Employee Fired for Plan Inquiry Awarded Damages

November 17, 2006 (PLANSPONSOR.com) - The US District Court for the District of Minnesota has awarded damages and attorney's fees to a former Midwest Telephone Sales & Service, Inc. employee who claimed she was fired for questioning her employer about company match contributions for her SIMPLE IRA plan account.

In its opinion , the court determined Roseanne Cauley Simons provided sufficient evidence that her firing was retaliatory in violation of Section 510 of the Employee Retirement Income Security Act (ERISA). The court pointed out that Simons’ supervisor, Frank Bagot Sr., admitted he had no intention of firing Simons when he went to work on the day he received a note from her pointing out that no employer contributions had ever been made to her account and asking when the contributions would be made.

The court rejected the defendants’ argument that Simons’ informal inquiry was not a protected right under ERISA, citing a previous court ruling that ERISA provides employees the right to inform plan administrators of suspected violations of the statute. Simons had been told by a financial planner that the company was required by law to make matching contributions to her account. Therefore, her letter pointed out a suspected ERISA violation, according to the opinion.

Midwest and Bagot told the court the company already had plans to lay off Simons in July 2004 due to company finances and her poor work performance, but disparaging remarks she made to Bagot in a conversation about her note advanced her termination to that particular day in May 2004. The court ruled there was no evidence this was true, as there was never a discussion with Simons concerning her performance while she worked at the company and there was no record of poor performance by Simons in her employee file.

Simons’ damage award included $1,456.55 for unpaid employer contributions and $16,840.52 for lost wages and benefits.

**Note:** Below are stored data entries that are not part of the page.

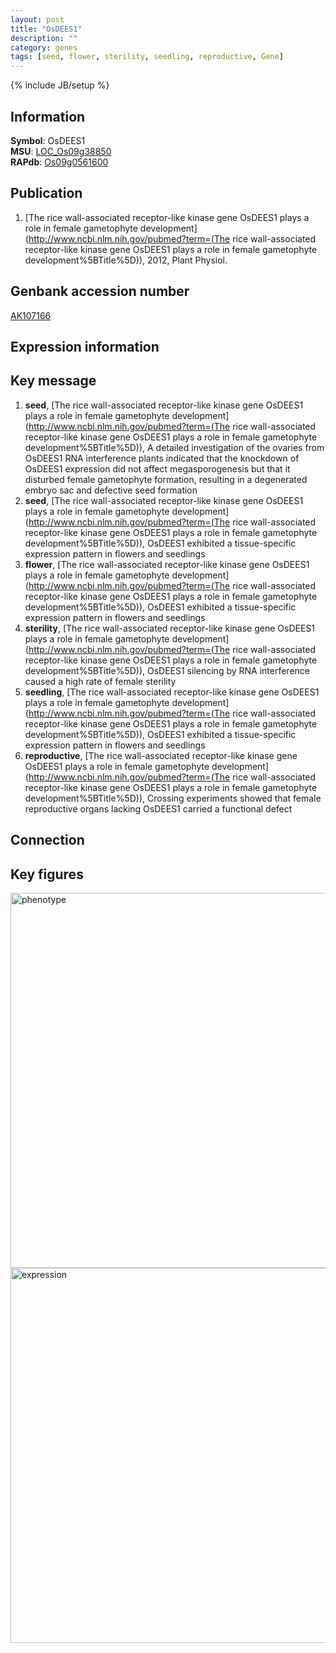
 ```yaml
---
layout: post
title: "OsDEES1"
description: ""
category: genes
tags: [seed, flower, sterility, seedling, reproductive, Gene]
---
```

{% include JB/setup %}

## Information
__Symbol__: OsDEES1  
__MSU__: [LOC_Os09g38850](http://rice.plantbiology.msu.edu/cgi-bin/ORF_infopage.cgi?orf=LOC_Os09g38850)  
__RAPdb__: [Os09g0561600](http://rapdb.dna.affrc.go.jp/viewer/gbrowse_details/irgsp1?name=Os09g0561600)  

## Publication
1. [The rice wall-associated receptor-like kinase gene OsDEES1 plays a role in female gametophyte development](http://www.ncbi.nlm.nih.gov/pubmed?term=(The rice wall-associated receptor-like kinase gene OsDEES1 plays a role in female gametophyte development%5BTitle%5D)), 2012, Plant Physiol.

## Genbank accession number
[AK107166](http://www.ncbi.nlm.nih.gov/nuccore/AK107166)

## Expression information

## Key message
1. __seed__, [The rice wall-associated receptor-like kinase gene OsDEES1 plays a role in female gametophyte development](http://www.ncbi.nlm.nih.gov/pubmed?term=(The rice wall-associated receptor-like kinase gene OsDEES1 plays a role in female gametophyte development%5BTitle%5D)),  A detailed investigation of the ovaries from OsDEES1 RNA interference plants indicated that the knockdown of OsDEES1 expression did not affect megasporogenesis but that it disturbed female gametophyte formation, resulting in a degenerated embryo sac and defective seed formation
2. __seed__, [The rice wall-associated receptor-like kinase gene OsDEES1 plays a role in female gametophyte development](http://www.ncbi.nlm.nih.gov/pubmed?term=(The rice wall-associated receptor-like kinase gene OsDEES1 plays a role in female gametophyte development%5BTitle%5D)),  OsDEES1 exhibited a tissue-specific expression pattern in flowers and seedlings
3. __flower__, [The rice wall-associated receptor-like kinase gene OsDEES1 plays a role in female gametophyte development](http://www.ncbi.nlm.nih.gov/pubmed?term=(The rice wall-associated receptor-like kinase gene OsDEES1 plays a role in female gametophyte development%5BTitle%5D)),  OsDEES1 exhibited a tissue-specific expression pattern in flowers and seedlings
4. __sterility__, [The rice wall-associated receptor-like kinase gene OsDEES1 plays a role in female gametophyte development](http://www.ncbi.nlm.nih.gov/pubmed?term=(The rice wall-associated receptor-like kinase gene OsDEES1 plays a role in female gametophyte development%5BTitle%5D)),  OsDEES1 silencing by RNA interference caused a high rate of female sterility
5. __seedling__, [The rice wall-associated receptor-like kinase gene OsDEES1 plays a role in female gametophyte development](http://www.ncbi.nlm.nih.gov/pubmed?term=(The rice wall-associated receptor-like kinase gene OsDEES1 plays a role in female gametophyte development%5BTitle%5D)),  OsDEES1 exhibited a tissue-specific expression pattern in flowers and seedlings
6. __reproductive__, [The rice wall-associated receptor-like kinase gene OsDEES1 plays a role in female gametophyte development](http://www.ncbi.nlm.nih.gov/pubmed?term=(The rice wall-associated receptor-like kinase gene OsDEES1 plays a role in female gametophyte development%5BTitle%5D)),  Crossing experiments showed that female reproductive organs lacking OsDEES1 carried a functional defect

## Connection

## Key figures
<img src="http://ricencode.github.io/images/OsDEES1.pheno.png" alt="phenotype"  style="width: 600px;"/>

<img src="http://ricencode.github.io/images/OsDEES1.exp.png" alt="expression"  style="width: 600px;"/>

A previous ruling on the case (See Different Retaliation Claims Warrant Different Court Conclusions ) said Bagot asked Simons why she left a letter instead of confronting him directly about the contributions and she replied that she wanted everything to be in writing because she did not trust him. In that decision, the court decided the evidence created “a genuine issue for trial” and denied a motion for summary judgment by Simons. In addition, the court said Bagot, and not the company, could be held liable for the alleged retaliation since he was the one who fired Simons.